For this assignment, you will search for an interesting relationship between two or more variables by constructing cross-tabulation tables using variations of the program below. Try all sorts of variables and variable combinations. Look at what relationships have significant chi-square tests. Find some story to tell from your exploratory analysis of these data. Then write up what you find in a three to five page analysis. Be sure to include at least one revealing cross-tabulation table in your analysis. (More than one is fine.) Discuss the relevant percentages. Remember that when you are trying to describe a relationship between two variables, it is normal to compare column numbers when you are using row percentages, and visa versa. Finally, you may want to convert some variables into new variables that have only a few categories. To get you started in the code below, I split income by its mean. Perhaps you may try splitting it by the median. Remember to get rid of the missing values when you do this. Various ways to recode variables can be found HERE. Understand that it is normally not good practice to reduce variation in a variable by creating categories out of continuous data. But sometimes it is heuristically helpful, and we will do it here to practice using tables and to begin recoding variables in R. If you only use categorical variables to begin with, this is not an issue, of course.

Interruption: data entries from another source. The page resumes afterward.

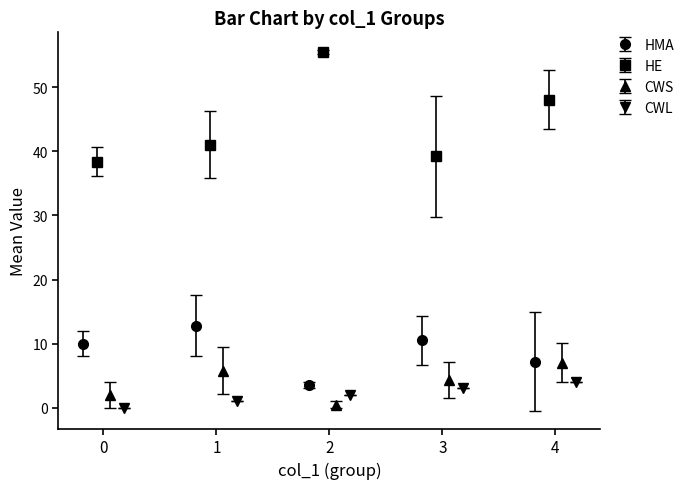

In HMA, how many points are higher than both neighbors (excluding endpoints)?

2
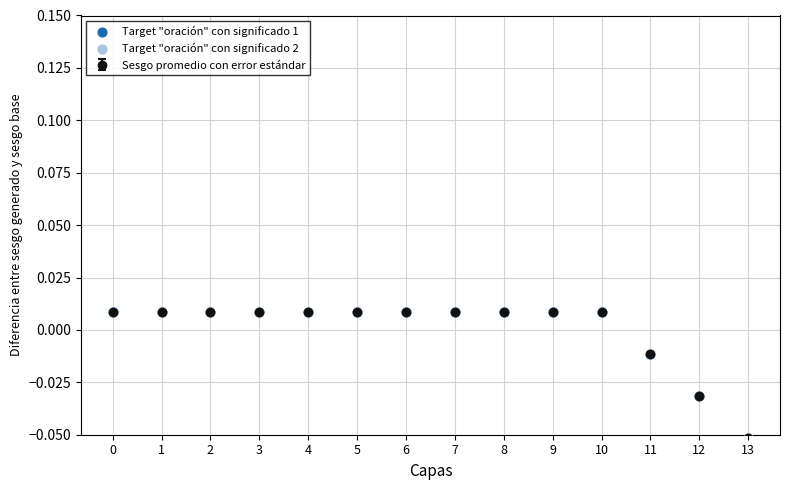

How many values are between 0 and 1?

11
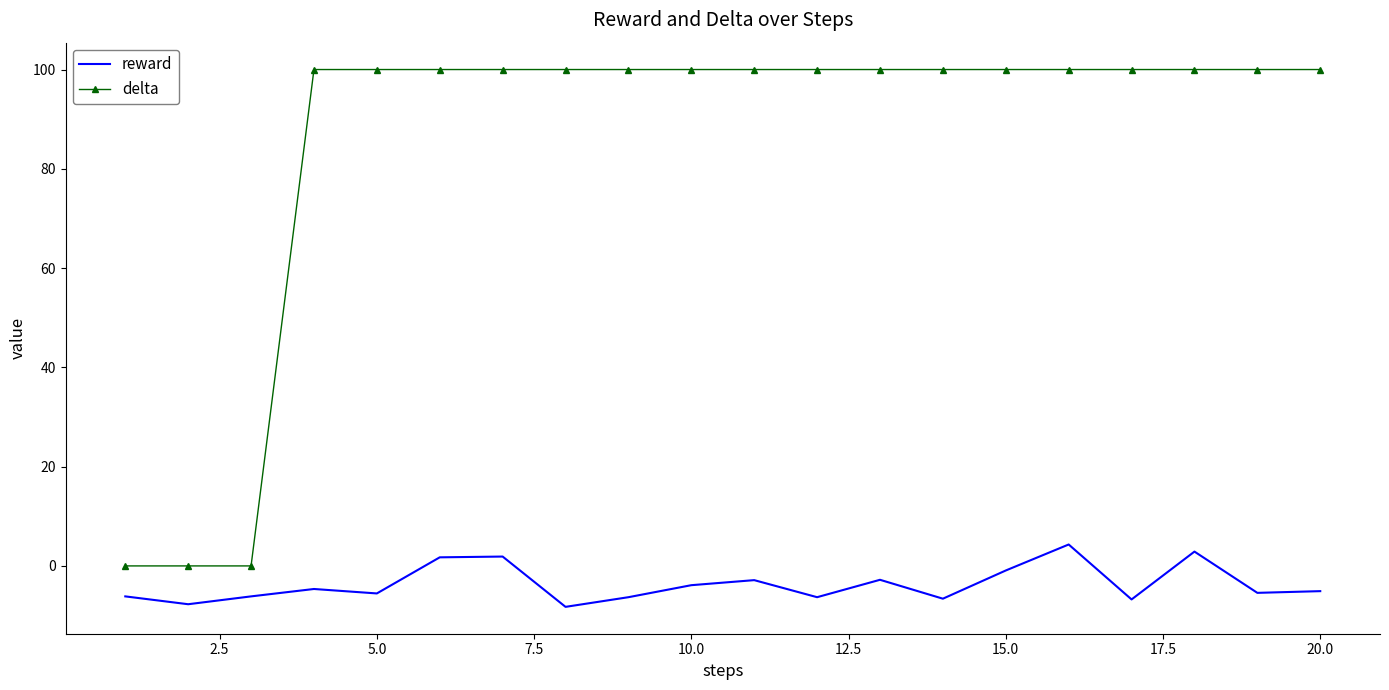

Rank the series by their average value, from lowest to highest.

reward, delta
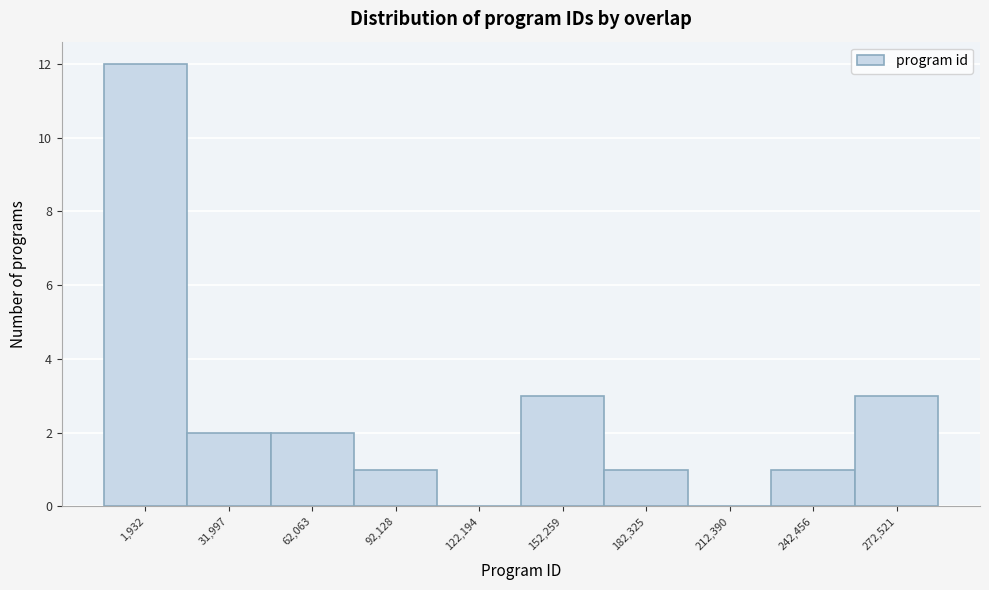

Reading left to right, list all the values displayed in this chart.

1,932=12	31,997=2	62,063=2	92,128=1	122,194=0	152,259=3	182,325=1	212,390=0	242,456=1	272,521=3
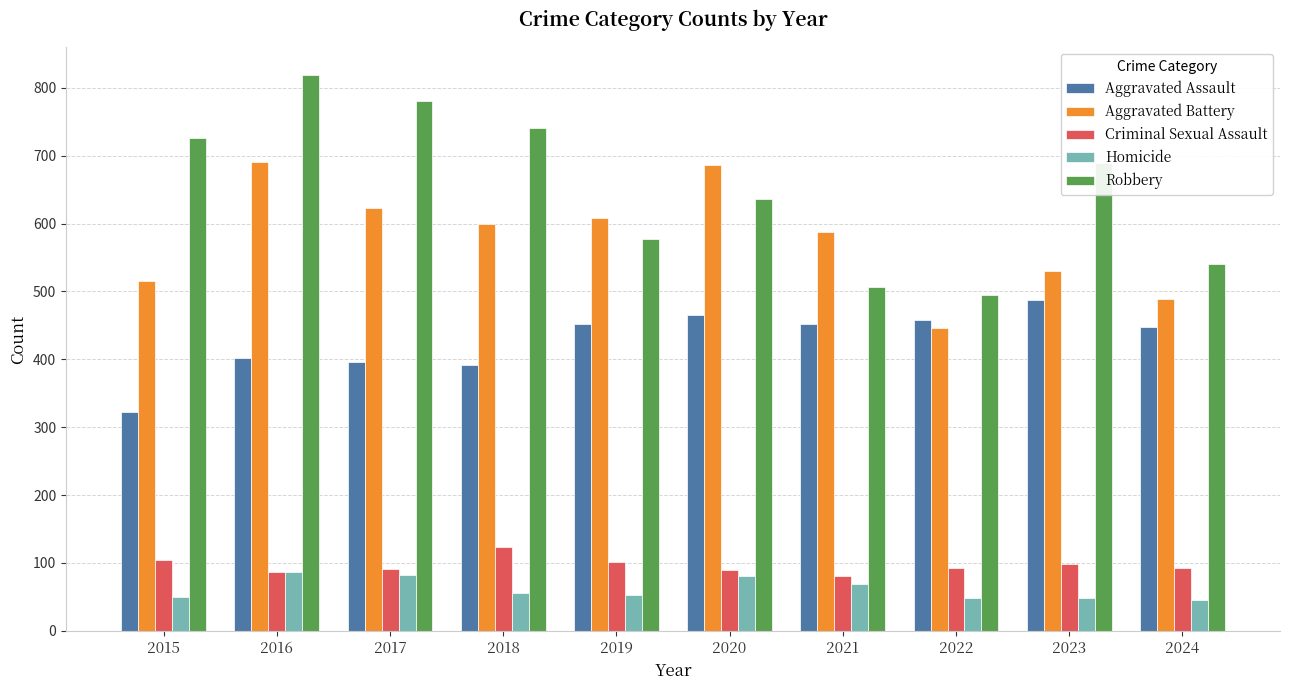

How many data points does each series have?

10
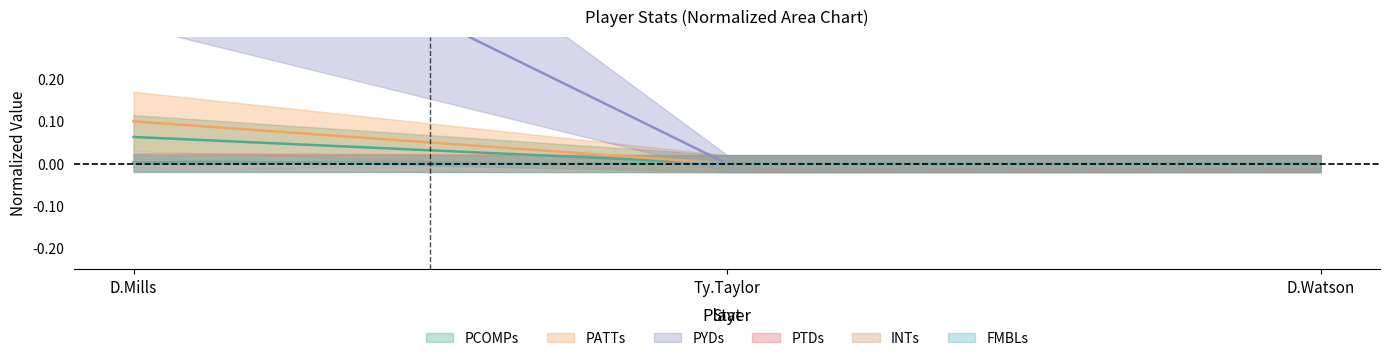

How many lines are shown in the chart?

6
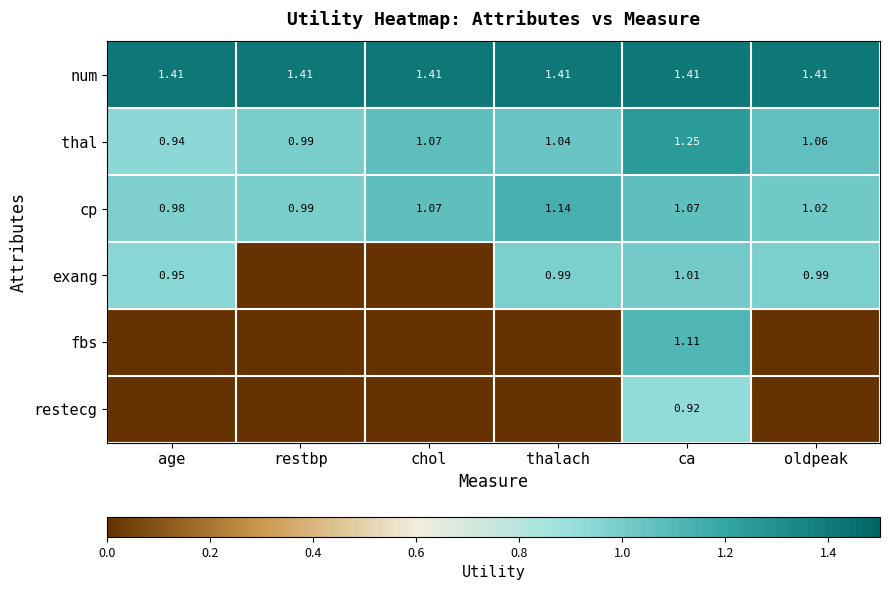

Between age and chol, which is larger?

age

# First, load a library that will build nice crosstabulation tables
library(gmodels)
# Now we get our data.
mydata <- read.table("panel80.df")
names(mydata) # This shows us all the variable names.
mynewdata <- mydata[ which(mydata$VOTE <= 2), ] # This gets rid of observations where votes went to minor candidates.
# Now we create an income category variable based on the mean for use in a table.
mynewdata$incomecategories <- ifelse(mynewdata$INC < mean(mynewdata$INC, na.rm = TRUE), 1, 2) # One way to recode variables.
CrossTable(mynewdata$SEX, mynewdata$VOTE, chisq=TRUE, expected = TRUE, format="SAS")
CrossTable(mynewdata$incomecategories, mynewdata$VOTE, chisq=TRUE, expected = TRUE, format="SAS")

 

* Below is the SAS code that performs the analysis for this assignment;

libname windata 'e:\';
GOPTIONS lfactor=10 hsize=6 in vsize=6 in horigin=1 in vorigin=1 in;
options nocenter ls=120;
**********************************************************;
* CLASS, NOTE THAT IF YOU BEGIN A LINE WITH AN ASTERISK *
* THEN YOU CAN PUT NOTES IN YOUR PROGRAM FILES. THIS IS
* LIKE A COMMENT CARD IN SPSS. HOWEVER, REMEMBER
* TO EVENTUALLY PUT A FINAL SEMICOLON AT THE END OF YOUR COMMENTS.;
***********************************************************;
* NOTE THAT I INDENT SOME STATEMENTS. THIS
* IS JUST FOR NEATNESS.;
***********************************************************;
* COPYRIGHT (c) Courtney Brown 2005, All Rights Reserved;
* Permission granted to use this file and computer code for any nonprofit and
* educational purposes, including classroom instruction.
* No further permission required.
* Please cite source as "From www.courtneybrown.com";
***********************************************************;
DATA panel80;SET windata.panel80;
if ((vote eq 1) or (vote eq 2));
if (age le 43) then generation = 'youth';
if (age gt 43) then generation = 'older';
if (partyid le 2) then party = 'Dem.';
if ((partyid ge 3) and (partyid le 5)) then party = 'Ind.';
if (partyid ge 6) then party = 'Rep.';
gender=sex;
proc format;
value VoteFmt 1 ='Reagan'
2 ='Carter'
3 ='Clark'
4 ='Anderson';
value GenderFmt 1 ='Male'
2 ='Female';
proc means;
proc contents;
proc freq;
tables gender*vote generation*vote gender*party generation*party / chisq;
format gender GenderFmt. vote VoteFmt.;
title 'Gender Gap';
run;
quit;